Originally published 12 May 1986
I recently returned from Australia, where I went to view Halley’s Comet. Every night we watched the comet move among the brilliant stars of the Southern Milky Way. We also experienced a wealth of terrestrial natural history.
One evening as we ate dinner in the garden terrace of our hotel in Cairns, Queensland, we were surprised by what appeared to be a large rat nibbling crumbs from the ground between the tables. And we were puzzled that other diners seemed amused, rather than horrified.
It turned out that our “rat” was a bandicoot, a marsupial native of Australia and a distant cousin of the opossum, the only marsupial of North America. Marsupials are mammals with an abdominal pouch for carrying their young, which are comparatively undeveloped, even embryonic in appearance at birth. By contrast, the young of placental mammals grow and develop within the mother’s body, nurtured by an organ known as the placenta. Marsupials are generally considered to be less advanced than placental mammals.
The bandicoot has the possum’s long nose and ratlike tail, but not the possum’s scruffy appearance and ill-tempered disposition. The bandicoot — like the koala, the kinkajou, and the kangaroo — is another of those “adorable” marsupials for which Australia is famous.
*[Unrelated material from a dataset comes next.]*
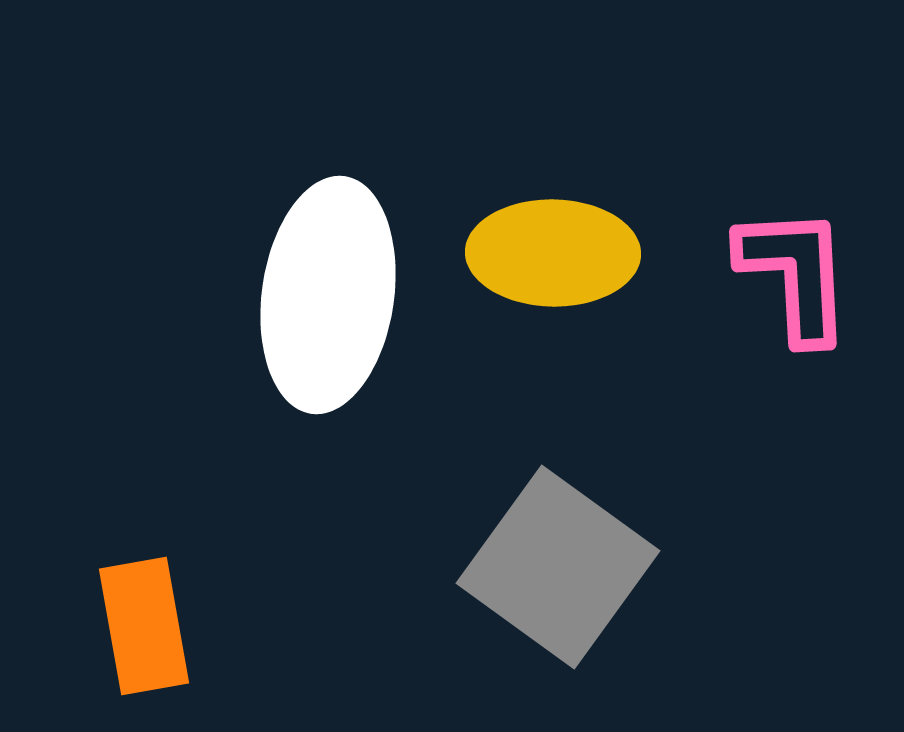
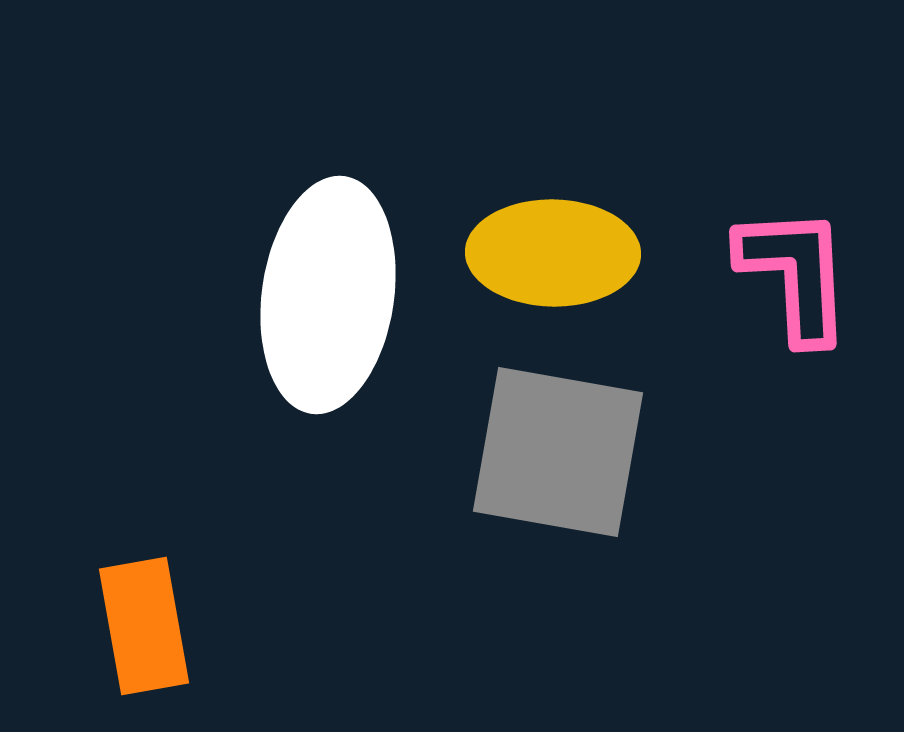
gray square: moved 115 px up; rotated 26 degrees counterclockwise
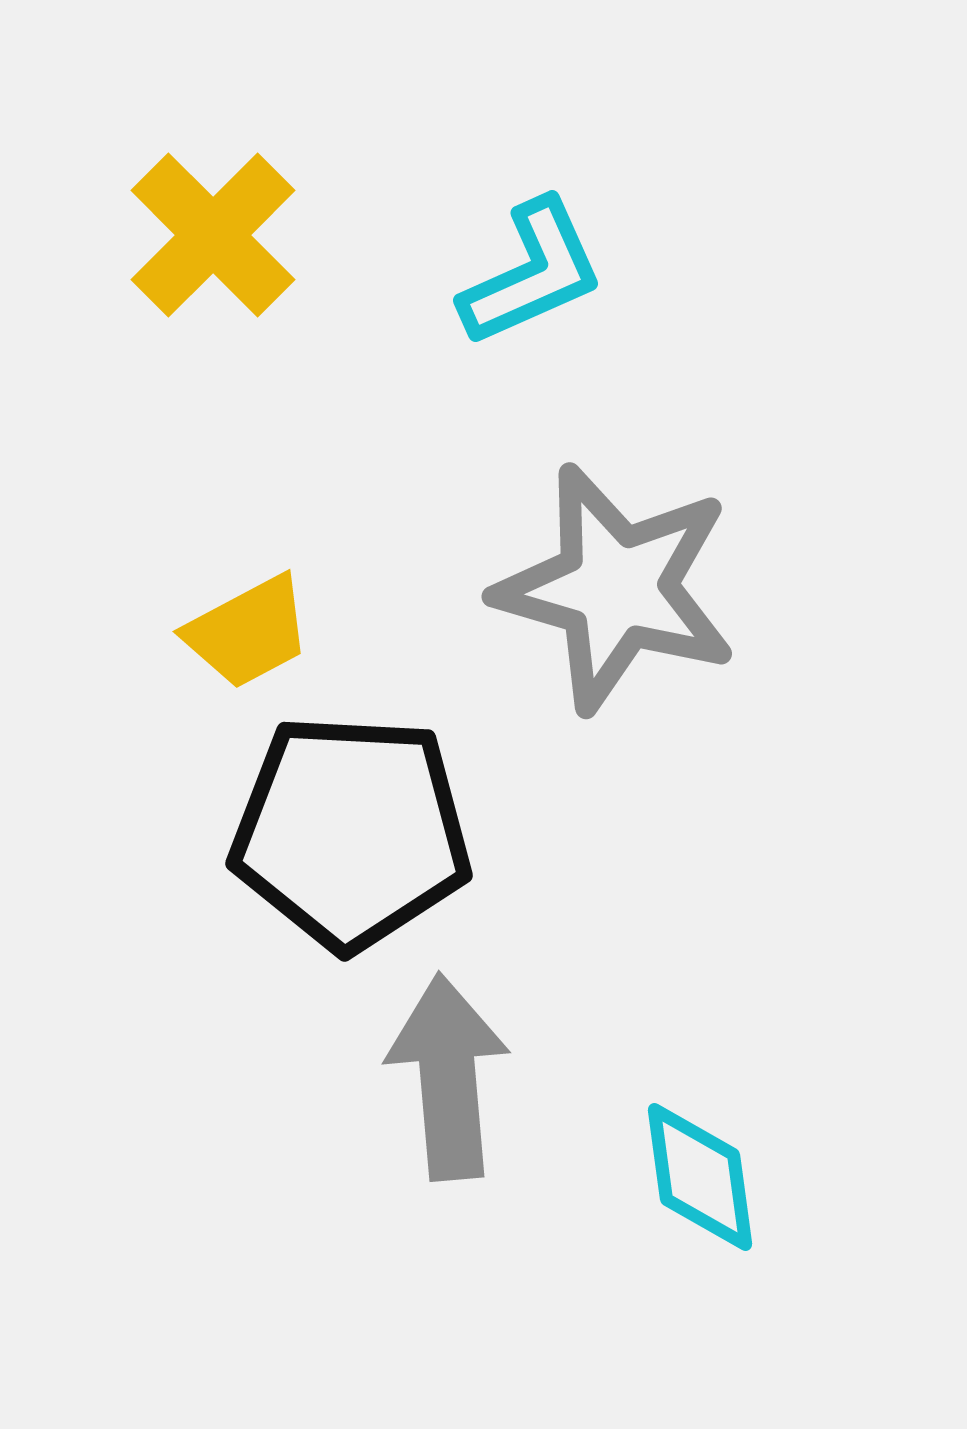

The kinship of the bandicoot and the possum has a circuitous history. Two hundred million years ago all of the present continents were joined in a single landmass called Pangaea. At about the time of the first appearance of mammals, Pangaea separated into smaller continents that began to drift apart. On the northern continents, placental mammals prevailed. In South America and Australia, marsupials were dominant.
Possum fought its way north
Eventually, the drift of continents caused South America to be joined to North America at Panama. South American marsupials did not fare well in competition with placental invaders from the north, and many became extinct. The possum survived and migrated northward. It had to fight every inch of the way.
Meanwhile, the continent of Australia, with its population of marsupials, drifted along in splendid isolation.
I like to imagine that it was necessary for the possum to get mean and tough to survive among placental neighbors. It is the scruffy outsider of North America. On the other hand, a fortuitous drift of continents awarded the bandicoot — and the koala, the kinkajou, and the kangaroo — the protection and the privilege of being merely “adorable.”
Aborigine legend of creation
We did not stay long in Cairns. Our principal viewing site for the comet was near Ayers Rock in Central Australia. Ayers Rock is a monolithic mountain of red sandstone that rises majestically and magically from a flat plain. With koalas and kangaroos, it is one of the great tourist attractions of Australia.
The Pitjantjatjara Aborigines who live near Ayers Rock place its origin in what they call the Dreamtime, before humans were created. The Pitjantjatjara believe that their animal ancestors created the world by crossing and recrossing a featureless desert. Where the animals stopped or rested, rivers, waterholes, or forests came into existence. Several paths crossed at Ayers Rock, and the result was that mountain of red stone.
The geological story of Ayers Rock also refers to a kind of “Dreamtime,” a time before the assembly of Pangaea, when what is now Central Australia was near the shore of a still more ancient continent. A river flowing from that continent built up a great bar of sand at the river’s mouth. The sand became stone, and in a subsequent collision of continents, the stone was lifted and tilted almost vertically.
Geologically, Ayers Rock is an inselberg (literally “island mountain”), a steep-sided mountain that rises abruptly from a plain. Most inselbergs of the world are masses of granite that have been exposed by erosion of less-resistant overlying formations. Ayers Rock is unique in that it is sedimentary rock and not particularly resistant to erosion. How it survived the wasting that leveled the surrounding plain is something of a mystery. Geologists talk about a local metamorphosis of the rock and the absence of fissures that would quicken erosion, but no one really knows why Ayers Rock is still there.
Eventually, the geological mystery will probably be solved. For the time being we can conclude with the Pitjantjatjara that Ayers Rock endures for no other reason than to remind us of the Dreamtime, when the continents were different than they are today, and human tourists and bandicoots were still distant items on the agenda of Creation.